Vietnam’s coast guard has seized a Chinese fuel ship for allegedly intruding in its waters amid the ongoing territorial dispute in the South China Sea, state media reported Monday. The vessel was reportedly intercepted in waters near the Vietnamese island of Bach Long Vi and the Chinese island of Hainan last Thursday.
The ship, which had been disguised as a fishing boat, was carrying more than 100,000 liters of fuel, BBC reported, citing the government-owned Vietnam News Agency. Local media reports said that the captain and two crew members have been arrested by Vietnamese officials.
The captain of the seized vessel told authorities that the fuel was to be sold to Chinese fishing boats operating in the area, the Associated Press reported, citing local media Thanh Nien.
Local media reports claimed that Vietnam’s coast guard had chased 110 Chinese fishing boats out of Vietnamese waters last month. Vietnamese fishermen have often complained about harassment of its own fishing boats by Chinese authorities.
Tensions between China and Vietnam erupted over Beijing’s claim over most of the South China Sea.
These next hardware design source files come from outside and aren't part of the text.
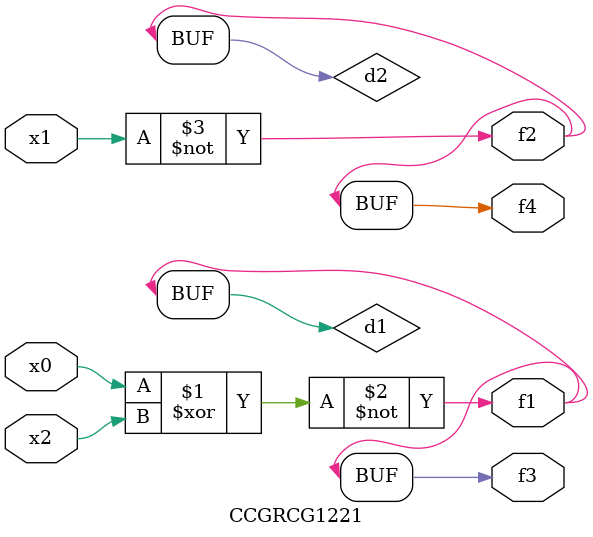
<source format=v>
module CCGRCG1221(
	input x0, x1, x2,
	output f1, f2, f3, f4
);

	wire d1, d2, d3;

	xnor (d1, x0, x2);
	nand (d2, x1);
	nor (d3, x1, x2);
	assign f1 = d1;
	assign f2 = d2;
	assign f3 = d1;
	assign f4 = d2;
endmodule

</source>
The relations got strained since China parked an oil rig in waters off the Vietnamese coast in 2014. The incident sparked anti-China riots in Vietnam that left five people dead. Hundreds of factories owned by Chinese and other foreign companies were looted and burned during the riots.
In January, Vietnam expressed concerns over China's moving of an oil rig in the disputed South China Sea that could potentially result in a repetition of the 2014 standoff. The same month, Vietnam accused China of violating its sovereignty by landing a plane on the disputed Spratly Islands.
The South China Sea region, through which about $5 trillion in ship-borne trade passes every year, has been long disputed, with Brunei, China, Malaysia, the Philippines, Taiwan and Vietnam laying claim to various areas.